“The Cat Show,” at the renowned White Columns alternative art space in New York, is a feline art exhibit that’s 14 years in the making.
It all started in the 1990s when artist Rhonda Lieberman, the show's curator and a self-described “out and proud cat lady,” was living in Long Island City, N.Y., and noticed that the city was riddled with street cats. At dusk, the feral cat colony on her street would turn into a “cat party,” and Lieberman enjoyed feeding and caring for her feline neighbors. But as her neighborhood started redeveloping, the cats were pushed out and had nowhere to go — not even shelters.
“I was really in tune to what happens to homeless cats in the city,” Lieberman told Vetstreet. “Rescues were overextended and overflowing with cats.”
Art, she believed, could help solve this problem.
Lieberman set out to create a space that was more appealing and aesthetic than a cage, so she reached out to artists and designers to help her create a feline habitat that would showcase adoptable rescue cats.
The artists and designers loved the idea, but art galleries in New York were not so excited.

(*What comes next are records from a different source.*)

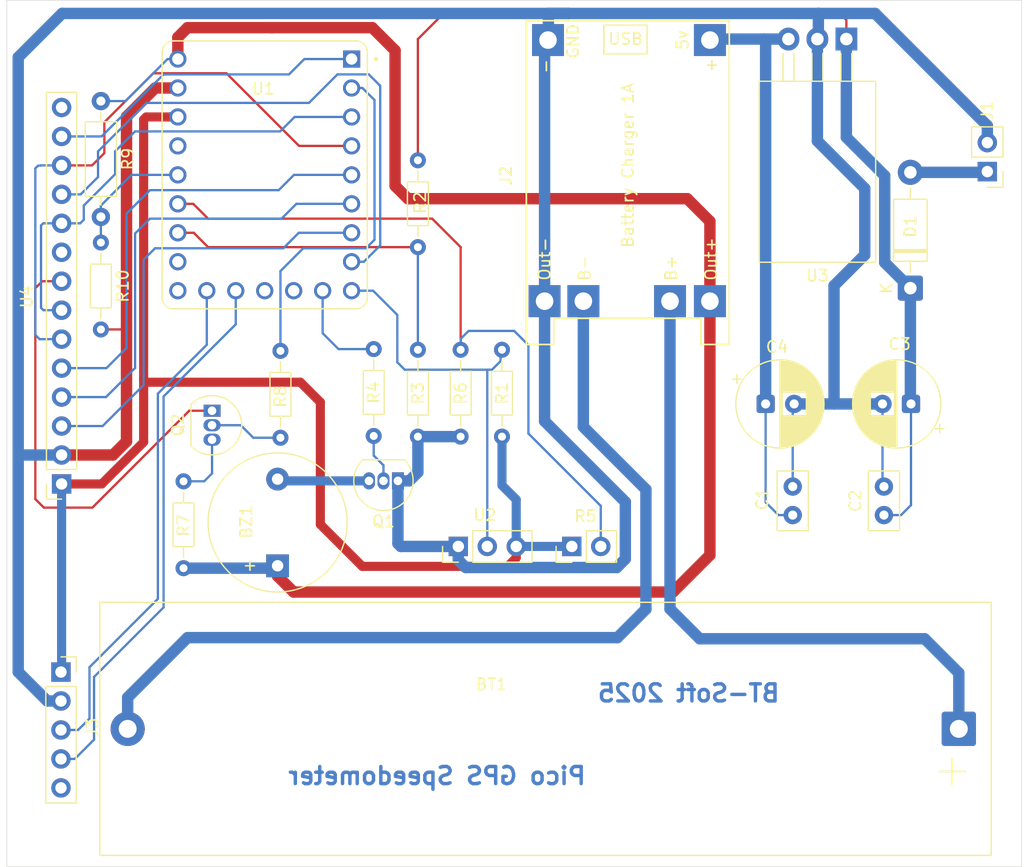
<source format=kicad_pcb>
(kicad_pcb
	(version 20241229)
	(generator "pcbnew")
	(generator_version "9.0")
	(general
		(thickness 1.6)
		(legacy_teardrops no)
	)
	(paper "A5")
	(title_block
		(title "Pico GPS Spedometer")
		(date "2025-08-16")
		(company "BT-Soft")
	)
	(layers
		(0 "F.Cu" signal)
		(2 "B.Cu" signal)
		(9 "F.Adhes" user "F.Adhesive")
		(11 "B.Adhes" user "B.Adhesive")
		(13 "F.Paste" user)
		(15 "B.Paste" user)
		(5 "F.SilkS" user "F.Silkscreen")
		(7 "B.SilkS" user "B.Silkscreen")
		(1 "F.Mask" user)
		(3 "B.Mask" user)
		(17 "Dwgs.User" user "User.Drawings")
		(19 "Cmts.User" user "User.Comments")
		(21 "Eco1.User" user "User.Eco1")
		(23 "Eco2.User" user "User.Eco2")
		(25 "Edge.Cuts" user)
		(27 "Margin" user)
		(31 "F.CrtYd" user "F.Courtyard")
		(29 "B.CrtYd" user "B.Courtyard")
		(35 "F.Fab" user)
		(33 "B.Fab" user)
		(39 "User.1" user)
		(41 "User.2" user)
		(43 "User.3" user)
		(45 "User.4" user)
	)
	(setup
		(pad_to_mask_clearance 0)
		(allow_soldermask_bridges_in_footprints no)
		(tenting front back)
		(pcbplotparams
			(layerselection 0x00000000_00000000_55555555_575555ff)
			(plot_on_all_layers_selection 0x00000000_00000000_00000000_00000000)
			(disableapertmacros no)
			(usegerberextensions no)
			(usegerberattributes yes)
			(usegerberadvancedattributes yes)
			(creategerberjobfile yes)
			(dashed_line_dash_ratio 12.000000)
			(dashed_line_gap_ratio 3.000000)
			(svgprecision 4)
			(plotframeref no)
			(mode 1)
			(useauxorigin no)
			(hpglpennumber 1)
			(hpglpenspeed 20)
			(hpglpendiameter 15.000000)
			(pdf_front_fp_property_popups yes)
			(pdf_back_fp_property_popups yes)
			(pdf_metadata yes)
			(pdf_single_document no)
			(dxfpolygonmode yes)
			(dxfimperialunits yes)
			(dxfusepcbnewfont yes)
			(psnegative no)
			(psa4output no)
			(plot_black_and_white yes)
			(sketchpadsonfab no)
			(plotpadnumbers no)
			(hidednponfab no)
			(sketchdnponfab yes)
			(crossoutdnponfab yes)
			(subtractmaskfromsilk no)
			(outputformat 1)
			(mirror no)
			(drillshape 0)
			(scaleselection 1)
			(outputdirectory "nyák rendelés/")
		)
	)
	(net 0 "")
	(net 1 "Net-(BT1-1)")
	(net 2 "Net-(BT1-2)")
	(net 3 "+BATT")
	(net 4 "Net-(BZ1--)")
	(net 5 "+5V")
	(net 6 "GND")
	(net 7 "V-IN-MEAS")
	(net 8 "unconnected-(U1-GP11-Pad12)")
	(net 9 "Net-(D1-A)")
	(net 10 "+3V3")
	(net 11 "GPS_TXD")
	(net 12 "unconnected-(J3-Pin_5-Pad5)")
	(net 13 "unconnected-(U1-GP14-Pad15)")
	(net 14 "unconnected-(U1-GP15-Pad16)")
	(net 15 "GPS_RXD")
	(net 16 "Net-(Q1-B)")
	(net 17 "Net-(U1-GP8)")
	(net 18 "unconnected-(U1-GP29-Pad20)")
	(net 19 "Net-(U1-GP28)")
	(net 20 "Net-(U1-GP27)")
	(net 21 "unconnected-(U1-GP10-Pad11)")
	(net 22 "Net-(U1-GP26)")
	(net 23 "Net-(U1-GP9)")
	(net 24 "/MISO")
	(net 25 "/RST")
	(net 26 "/SCK")
	(net 27 "Net-(Q2-B)")
	(net 28 "/DC")
	(net 29 "/T_CS")
	(net 30 "/CS")
	(net 31 "/MOSI")
	(net 32 "unconnected-(U4-T_IRQ-Pad14)")
	(net 33 "Net-(Q2-E)")
	(net 34 "Net-(Q2-C)")
	(net 35 "Net-(U1-GP1)")
	(net 36 "unconnected-(U4-SDO{slash}MISO-Pad9)")
	(footprint "Battery:BatteryHolder_MPD_BK-18650-PC2" (layer "F.Cu") (at 135.75 86.4025 180))
	(footprint "Connector_PinHeader_2.54mm:PinHeader_1x03_P2.54mm_Vertical" (layer "F.Cu") (at 91.85 70.4025 90))
	(footprint "Connector_PinSocket_2.54mm:PinSocket_1x05_P2.54mm_Vertical" (layer "F.Cu") (at 57 81.42))
	(footprint "Package_TO_SOT_THT:TO-92_Inline" (layer "F.Cu") (at 70.25 58.5 -90))
	(footprint "MountingHole:MountingHole_3.2mm_M3" (layer "F.Cu") (at 62 26.5))
	(footprint "MountingHole:MountingHole_2.2mm_M2" (layer "F.Cu") (at 57 96))
	(footprint "Package_TO_SOT_THT:TO-220-3_Horizontal_TabDown" (layer "F.Cu") (at 125.885 25.9025 180))
	(footprint "MountingHole:MountingHole_2.2mm_M2" (layer "F.Cu") (at 130.5 72.25))
	(footprint "Diode_THT:D_DO-41_SOD81_P10.16mm_Horizontal" (layer "F.Cu") (at 131.5 47.75 90))
	(footprint "MountingHole:MountingHole_3.2mm_M3" (layer "F.Cu") (at 62 70.5))
	(footprint "Resistor_THT:R_Axial_DIN0204_L3.6mm_D1.6mm_P7.62mm_Horizontal" (layer "F.Cu") (at 88.305 53.1525 -90))
	(footprint "Capacitor_THT:CP_Radial_D7.5mm_P2.50mm" (layer "F.Cu") (at 118.805 57.9025))
	(footprint "Connector_PinSocket_2.54mm:PinSocket_1x14_P2.54mm_Vertical" (layer "F.Cu") (at 57.055 64.9225 180))
	(footprint "Resistor_THT:R_Axial_DIN0204_L3.6mm_D1.6mm_P7.62mm_Horizontal" (layer "F.Cu") (at 67.75 72.31 90))
	(footprint "Package_TO_SOT_THT:TO-92_Inline" (layer "F.Cu") (at 86.555 64.6525 180))
	(footprint "Resistor_THT:R_Axial_DIN0204_L3.6mm_D1.6mm_P7.62mm_Horizontal" (layer "F.Cu") (at 76.25 60.87 90))
	(footprint "Resistor_THT:R_Axial_DIN0204_L3.6mm_D1.6mm_P7.62mm_Horizontal" (layer "F.Cu") (at 60.5 43.75 -90))
	(footprint "Resistor_THT:R_Axial_DIN0204_L3.6mm_D1.6mm_P7.62mm_Horizontal" (layer "F.Cu") (at 84.43 53.0925 -90))
	(footprint "Capacitor_THT:C_Disc_D5.0mm_W2.5mm_P2.50mm" (layer "F.Cu") (at 129.18 67.6525 90))
	(footprint "Connector_PinHeader_2.54mm:PinHeader_1x02_P2.54mm_Vertical" (layer "F.Cu") (at 101.805 70.4025 90))
	(footprint "Connector_PinHeader_2.54mm:PinHeader_1x02_P2.54mm_Vertical" (layer "F.Cu") (at 138.25 37.525 180))
	(footprint "MountingHole:MountingHole_3.2mm_M3" (layer "F.Cu") (at 138 26.5))
	(footprint "MountingHole:MountingHole_3.2mm_M3" (layer "F.Cu") (at 138 70.5))
	(footprint "Resistor_THT:R_Axial_DIN0207_L6.3mm_D2.5mm_P10.16mm_Horizontal" (layer "F.Cu") (at 60.5 31.34 -90))
	(footprint "Capacitor_THT:CP_Radial_D7.5mm_P2.50mm" (layer "F.Cu") (at 131.555 57.9025 180))
	(footprint "Buzzer_Beeper:Buzzer_12x9.5RM7.6" (layer "F.Cu") (at 76 72.1 90))
	(footprint "Module:MODULE_RP2040-ZERO" (layer "F.Cu") (at 74.87 37.8125))
	(footprint "Battery:TP4056-18650" (layer "F.Cu") (at 115.6175 24.29 -90))
	(footprint "Resistor_THT:R_Axial_DIN0204_L3.6mm_D1.6mm_P7.62mm_Horizontal" (layer "F.Cu") (at 95.68 60.7725 90))
	(footprint "Resistor_THT:R_Axial_DIN0204_L3.6mm_D1.6mm_P7.62mm_Horizontal" (layer "F.Cu") (at 88.305 36.5325 -90))
	(footprint "Capacitor_THT:C_Disc_D5.0mm_W2.5mm_P2.50mm" (layer "F.Cu") (at 121.18 67.6525 90))
	(footprint "Resistor_THT:R_Axial_DIN0204_L3.6mm_D1.6mm_P7.62mm_Horizontal"
		(layer "F.Cu")
		(uuid "e5b02519-3a16-4cb3-ac48-5d21e72c086d")
		(at 92.055 53.1525 -90)
		(descr "Resistor, Axial_DIN0204 series, Axial, Horizontal, pin pitch=7.62mm, 0.167W, length*diameter=3.6*1.6mm^2, http://cdn-reichelt.de/documents/datenblatt/B400/1_4W%23YAG.pdf")
		(tags "Resistor Axial_DIN0204 series Axial Horizontal pin pitch 7.62mm 0.167W length 3.6mm diameter 1.6mm")
		(property "Reference" "R6"
			(at 3.81 0 90)
			(layer "F.SilkS")
			(uuid "24d85506-36b6-4e64-9936-963f512d676c")
			(effects
				(font
					(size 1 1)
					(thickness 0.15)
				)
			)
		)
		(property "Value" "10k"
			(at 3.81 1.92 90)
			(layer "F.Fab")
			(uuid "7474fda2-40c0-4ae6-a82b-fcacd42ddd19")
			(effects
				(font
					(size 1 1)
					(thickness 0.15)
				)
			)
		)
		(property "Datasheet" "~"
			(at 0 0 90)
			(layer "F.Fab")
			(hide yes)
			(uuid "5c4394bb-8f4f-4a21-96dd-3b2a83f99a05")
			(effects
				(font
					(size 1.27 1.27)
					(thickness 0.15)
				)
			)
		)
		(property "Description" "Resistor"
			(at 0 0 90)
			(layer "F.Fab")
			(hide yes)
			(uuid "e10b7183-0fb4-4792-836e-7b043cc8cff3")
			(effects
				(font
					(size 1.27 1.27)
					(thickness 0.15)
				)
			)
		)
		(property ki_fp_filters "R_*")
		(path "/a475d1f0-9272-467f-a8db-caccafd52edd")
		(sheetname "/")
		(sheetfile "pico-gps-spedometer.kicad_sch")
		(attr through_hole)
		(fp_line
			(start 0.94 0)
			(end 1.89 0)
			(stroke
				(width 0.12)
				(type solid)
			)
			(layer "F.SilkS")
			(uuid "05165597-447d-4b4f-9c35-31b0ac3f5944")
		)
		(fp_line
			(start 6.68 0)
			(end 5.73 0)
			(stroke
				(width 0.12)
				(type solid)
			)
			(layer "F.SilkS")
			(uuid "c529b972-e96f-43af-8ee9-0666c44a14e1")
		)
		(fp_rect
			(start 1.89 -0.92)
			(end 5.73 0.92)
			(stroke
				(width 0.12)
				(type solid)
			)
			(fill no)
			(layer "F.SilkS")
			(uuid "5b5b5a0e-950f-4325-97ac-9c33439e880d")
		)
		(fp_rect
			(start -0.95 -1.05)
			(end 8.57 1.05)
			(stroke
				(width 0.05)
				(type solid)
			)
			(fill no)
			(layer "F.CrtYd")
			(uuid "d2ee2ba2-d5d7-43c3-9308-1d431faf8022")
		)
		(fp_line
			(start 0 0)
			(end 2.01 0)
			(stroke
				(width 0.1)
				(type solid)
			)
			(layer "F.Fab")
			(uuid "fe7a16f8-f14e-4762-ba09-cd86bc0afc8a")
		)
		(fp_line
			(start 7.62 0)
			(end 5.61 0)
			(stroke
				(width 0.1)
				(type solid)
			)
			(layer "F.Fab")
			(uuid "2781d64c-6d52-449b-8279-e4c7b32c8bc6")
		)
		(fp_rect
			(start 2.01 -0.8)
			(end 5.61 0.8)
			(stroke
				(width 0.1)
				(type solid)
			)
			(fill no)
			(layer "F.Fab")
			(uuid "a07e7a35-fa4a-4756-899d-81ca80599a50")
		)
		(fp_text user "${REFERENCE}"
			(at 3.81 0 90)
			(layer "F.Fab")
			(uuid "171e0d58-56ca-446a-95a1-c06ea51c47b4")
			(effects
				(font
					(size 0.72 0.72)
					(thickness 0.108)
				)
			)
		)
		(pad "1" thru_
... [42255 chars truncated]
</source>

None of the galleries she pitched the idea to were willing to host rescue cats.
Internet Cat Videos Pave the Way for Art
After pitching her installation to art spaces for more than a decade, Lieberman finally got a break. In August 2012, the famed Walker Art Center in Minneapolis, Minn., hosted the Internet Cat Video Festival. The event, which featured viral cat videos like fan-favorite Henri 2, Paw de Deux, proved to be wildly popular and gave Lieberman the motivation to pitch her cat art installation to galleries again.
Suddenly, galleries weren’t so apprehensive about hosting cats. White Columns agreed to allow the cats on the premises as long as they could also feature cat-related art.
The Cat Show opened on June 14 and runs through July 27. Besides the designer cat enclosure, the exhibit also features pieces of art by more than 50 different artists.
“The art kind of proliferated like a feral cat colony — it organically unfolded," says Lieberman.